If you want to stay ahead of the web publishing curve, now is the time to start learning and experimenting with the Semantic Web. It’s been in development since the ’90s, led by Tim Berners-Lee himself. When media historians write books about the information transformation we are in (from print to web), the Semantic Web will be at least as important as the invention of HTML. Having Semantic Web-enabled pages will soon be a big competitive advantage for you and your company.

For example, you can get rich snippets in your Google search engine results if you enable linking data on your pages. But that is just the tip of the iceberg in what you will be able to do with Semantic Web-enabled content.

What is the Semantic Web?

The Semantic Web is a set of standards developed by the w3C that allows website owners to embed all kinds of data in their content and organize the data with inference rules. To applications, the Web is a big blob of unstructured data–mostly raw text. It’s really hard for applications like search engines to make sense out of it all. For those who adopt it, the Semantic Web will add structure to the data so that applications can better understand what to do with all the content. This will allow more automated Web processing, such as intelligent RSS feeds and better search algorithms.

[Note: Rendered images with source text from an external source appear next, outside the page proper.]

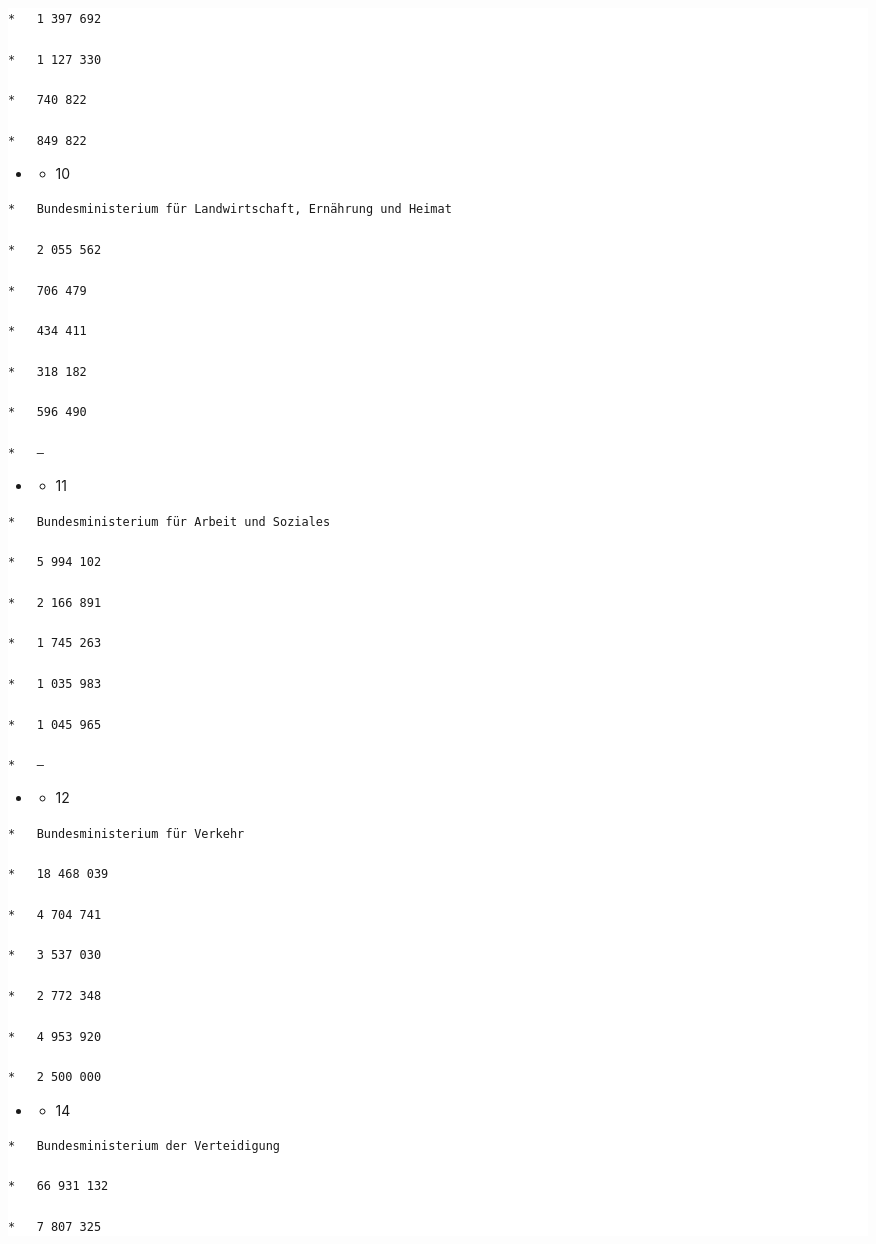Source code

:     *   1 397 692

    *   1 127 330

    *   740 822

    *   849 822


*    *   10

    *   Bundesministerium für Landwirtschaft, Ernährung und Heimat

    *   2 055 562

    *   706 479

    *   434 411

    *   318 182

    *   596 490

    *   –


*    *   11

    *   Bundesministerium für Arbeit und Soziales

    *   5 994 102

    *   2 166 891

    *   1 745 263

    *   1 035 983

    *   1 045 965

    *   –


*    *   12

    *   Bundesministerium für Verkehr

    *   18 468 039

    *   4 704 741

    *   3 537 030

    *   2 772 348

    *   4 953 920

    *   2 500 000


*    *   14

    *   Bundesministerium der Verteidigung

    *   66 931 132

    *   7 807 325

The promise I alluded to in the podcast series was about setting up intelligent RSS feeds that automatically serve relevant content to your audiences. Imagine being able to specify not only the keywords at the center of your RSS feed aggregators, but all kinds of other data, such as date, author, publisher, ratings, tags, etc. Suppose you developed a feed of all Kristina Halvorson’s tweets just about one facet of content strategy within the last two months, and you combined it on the same page with five other leading experts on content strategy that meet the same parameters in the same time frame. That might be the kind of page where “set-it-and-forget-it” aggregation makes sense, to answer Mike’s question more precisely. This kind of feed requires Semantic Web functions.

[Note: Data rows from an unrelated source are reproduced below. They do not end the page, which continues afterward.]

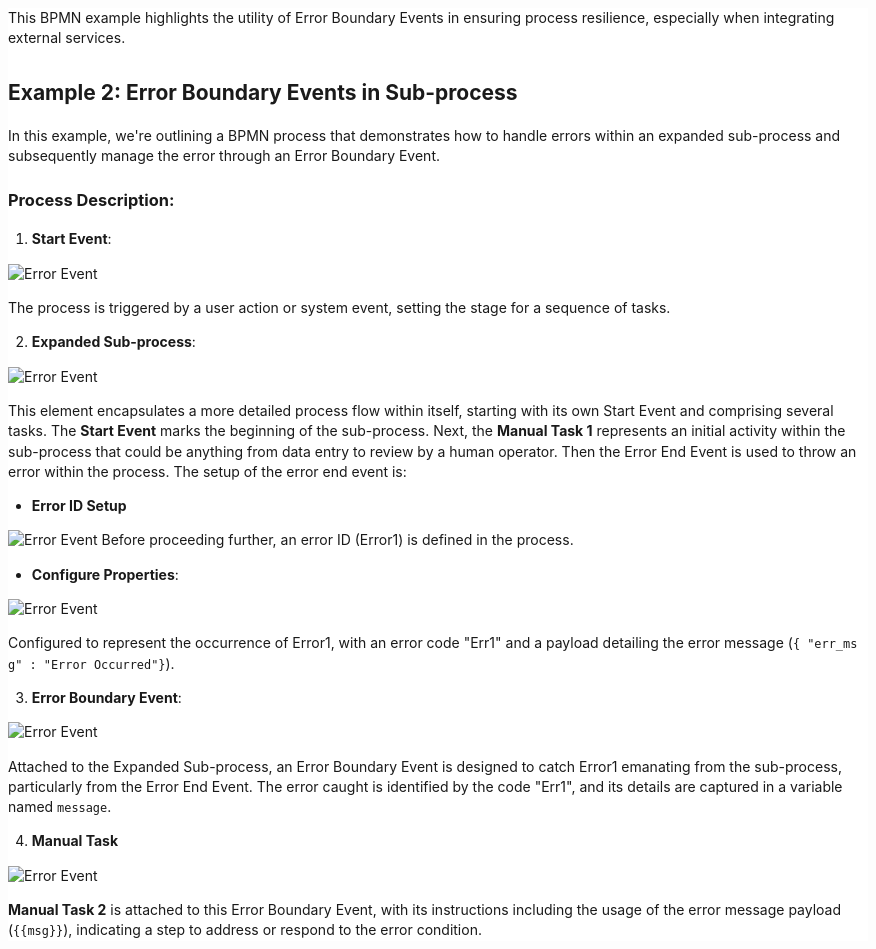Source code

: This BPMN example highlights the utility of Error Boundary Events in ensuring process resilience, especially when integrating external services.

## Example 2: Error Boundary Events in Sub-process

In this example, we're outlining a BPMN process that demonstrates how to handle errors within an expanded sub-process and subsequently manage the error through an Error Boundary Event.

### Process Description:

1. **Start Event**:

![Error Event](/images/error_boundary_event_with_expanded-subprocess1.png)

The process is triggered by a user action or system event, setting the stage for a sequence of tasks.

2. **Expanded Sub-process**:

![Error Event](/images/error_boundary_event_with_expanded-subprocess2.png)

This element encapsulates a more detailed process flow within itself, starting with its own Start Event and comprising several tasks.
The **Start Event** marks the beginning of the sub-process.
Next, the **Manual Task 1** represents an initial activity within the sub-process that could be anything from data entry to review by a human operator.
Then the Error End Event is used to throw an error within the process.
The setup of the error end event is:

- **Error ID Setup**

![Error Event](/images/error_boundary_event_with_expanded-subprocess6.png)
Before proceeding further, an error ID (Error1) is defined in the process.

- **Configure Properties**:

![Error Event](/images/error_boundary_event_with_expanded-subprocess3.png)

Configured to represent the occurrence of Error1, with an error code "Err1" and a payload detailing the error message (`{ "err_msg" : "Error Occurred"}`).

3. **Error Boundary Event**:

![Error Event](/images/error_boundary_event_with_expanded-subprocess4.png)

Attached to the Expanded Sub-process, an Error Boundary Event is designed to catch Error1 emanating from the sub-process, particularly from the Error End Event.
The error caught is identified by the code "Err1", and its details are captured in a variable named `message`.

4. **Manual Task**

![Error Event](/images/error_boundary_event_with_expanded-subprocess5.png)

**Manual Task 2** is attached to this Error Boundary Event, with its instructions including the usage of the error message payload (`{{msg}}`), indicating a step to address or respond to the error condition.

Search is the other area of web content that will change radically when more publishers enable Semantic Web standards such as RDF and OWL. These standards enable content owners not only to write content with the keywords their target audiences use, but also to disambiguate the meanings of those keywords. When search engines parse this code, they can serve more relevant content to their users. Using entity extraction, Semantic Web search engines will be able to assign the appropriate RDF data to pages whether they are coded appropriately or not. This is how the next generation of search engines will work.

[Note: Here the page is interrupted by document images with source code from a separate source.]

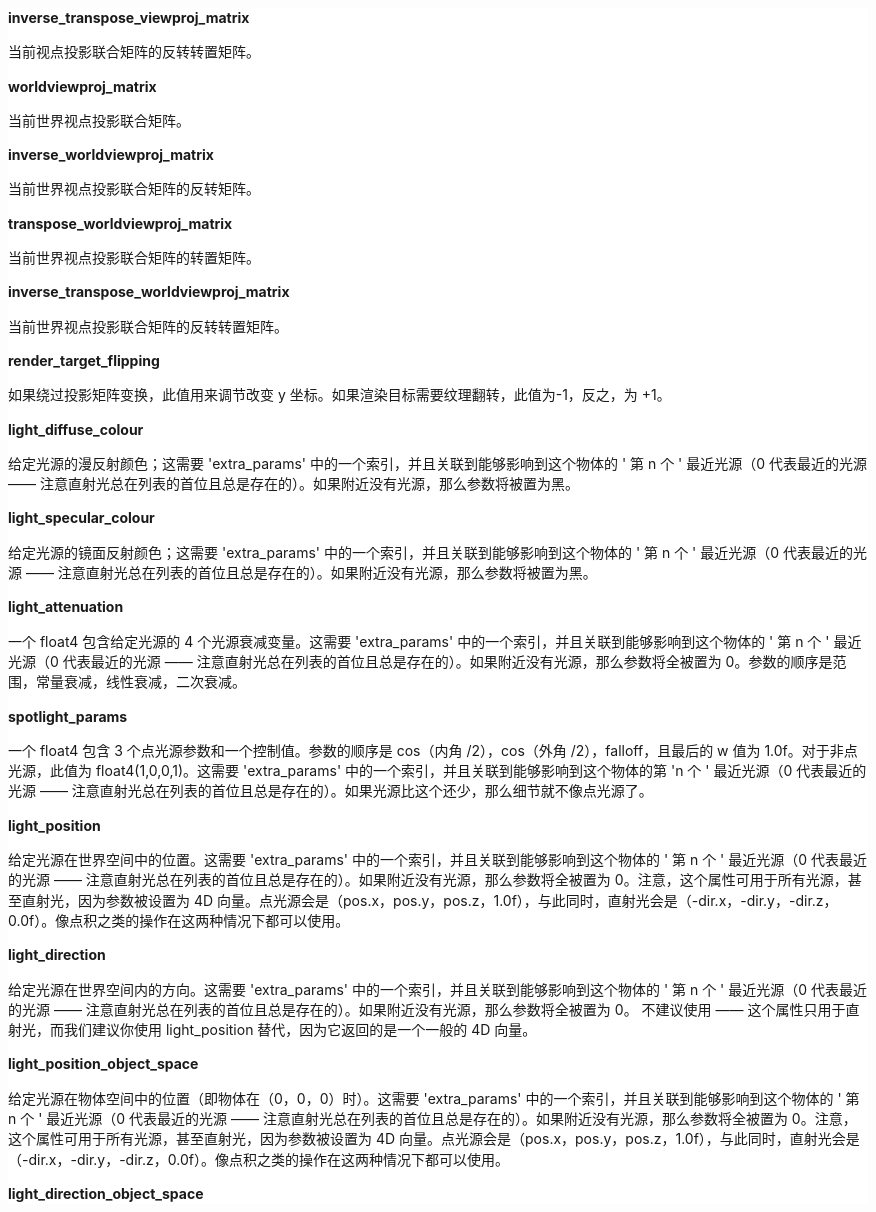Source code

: **inverse_transpose_viewproj_matrix**

当前视点投影联合矩阵的反转转置矩阵。

**worldviewproj_matrix**

当前世界视点投影联合矩阵。

**inverse_worldviewproj_matrix**

当前世界视点投影联合矩阵的反转矩阵。

**transpose_worldviewproj_matrix**

当前世界视点投影联合矩阵的转置矩阵。

**inverse_transpose_worldviewproj_matrix**

当前世界视点投影联合矩阵的反转转置矩阵。

**render_target_flipping**

如果绕过投影矩阵变换，此值用来调节改变 y 坐标。如果渲染目标需要纹理翻转，此值为-1，反之，为 +1。

**light_diffuse_colour**

给定光源的漫反射颜色；这需要 'extra_params' 中的一个索引，并且关联到能够影响到这个物体的 ' 第 n 个 ' 最近光源（0 代表最近的光源 —— 注意直射光总在列表的首位且总是存在的）。如果附近没有光源，那么参数将被置为黑。

**light_specular_colour**

给定光源的镜面反射颜色；这需要 'extra_params' 中的一个索引，并且关联到能够影响到这个物体的 ' 第 n 个 ' 最近光源（0 代表最近的光源 —— 注意直射光总在列表的首位且总是存在的）。如果附近没有光源，那么参数将被置为黑。

**light_attenuation**

一个 float4 包含给定光源的 4 个光源衰减变量。这需要 'extra_params' 中的一个索引，并且关联到能够影响到这个物体的 ' 第 n 个 ' 最近光源（0 代表最近的光源 —— 注意直射光总在列表的首位且总是存在的）。如果附近没有光源，那么参数将全被置为 0。参数的顺序是范围，常量衰减，线性衰减，二次衰减。

**spotlight_params**

一个 float4 包含 3 个点光源参数和一个控制值。参数的顺序是 cos（内角 /2），cos（外角 /2），falloff，且最后的 w 值为 1.0f。对于非点光源，此值为 float4(1,0,0,1)。这需要 'extra_params' 中的一个索引，并且关联到能够影响到这个物体的第 'n 个 ' 最近光源（0 代表最近的光源 —— 注意直射光总在列表的首位且总是存在的）。如果光源比这个还少，那么细节就不像点光源了。

**light_position**

给定光源在世界空间中的位置。这需要 'extra_params' 中的一个索引，并且关联到能够影响到这个物体的 ' 第 n 个 ' 最近光源（0 代表最近的光源 —— 注意直射光总在列表的首位且总是存在的）。如果附近没有光源，那么参数将全被置为 0。注意，这个属性可用于所有光源，甚至直射光，因为参数被设置为 4D 向量。点光源会是（pos.x，pos.y，pos.z，1.0f），与此同时，直射光会是（-dir.x，-dir.y，-dir.z，0.0f）。像点积之类的操作在这两种情况下都可以使用。

**light_direction**

给定光源在世界空间内的方向。这需要 'extra_params' 中的一个索引，并且关联到能够影响到这个物体的 ' 第 n 个 ' 最近光源（0 代表最近的光源 —— 注意直射光总在列表的首位且总是存在的）。如果附近没有光源，那么参数将全被置为 0。 不建议使用 —— 这个属性只用于直射光，而我们建议你使用 light_position 替代，因为它返回的是一个一般的 4D 向量。

**light_position_object_space**

给定光源在物体空间中的位置（即物体在（0，0，0）时）。这需要 'extra_params' 中的一个索引，并且关联到能够影响到这个物体的 ' 第 n 个 ' 最近光源（0 代表最近的光源 —— 注意直射光总在列表的首位且总是存在的）。如果附近没有光源，那么参数将全被置为 0。注意，这个属性可用于所有光源，甚至直射光，因为参数被设置为 4D 向量。点光源会是（pos.x，pos.y，pos.z，1.0f），与此同时，直射光会是（-dir.x，-dir.y，-dir.z，0.0f）。像点积之类的操作在这两种情况下都可以使用。

**light_direction_object_space**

As with search, most automated content efforts center on keywords. Social media listening is one case in point. The keywords you feed into any listening program determine the nature of your results. It’s a bit of a chicken-and-egg problem, because you need to monitor social media to learn about the words your audience favors, but you need to know what words your audience favors to accurately monitor social media on their behalf. Also, using keywords alone, the research needs human validation to ensure accuracy. Social media listening will be much more accurate on first pass if it looks for Semantic Web data in addition to keywords and links.

In this article, all I have been able to do is scratch the surface in this emerging field. But I wanted to give you a taste for it without overwhelming you. The Web seems hard enough as it is without over complicating it. The good news is, the Semantic Web should actually simplify Web publishing by giving publishers more tools to help their target audiences find and use relevant content. Preparing for the Semantic Web needs to be on your roadmap now.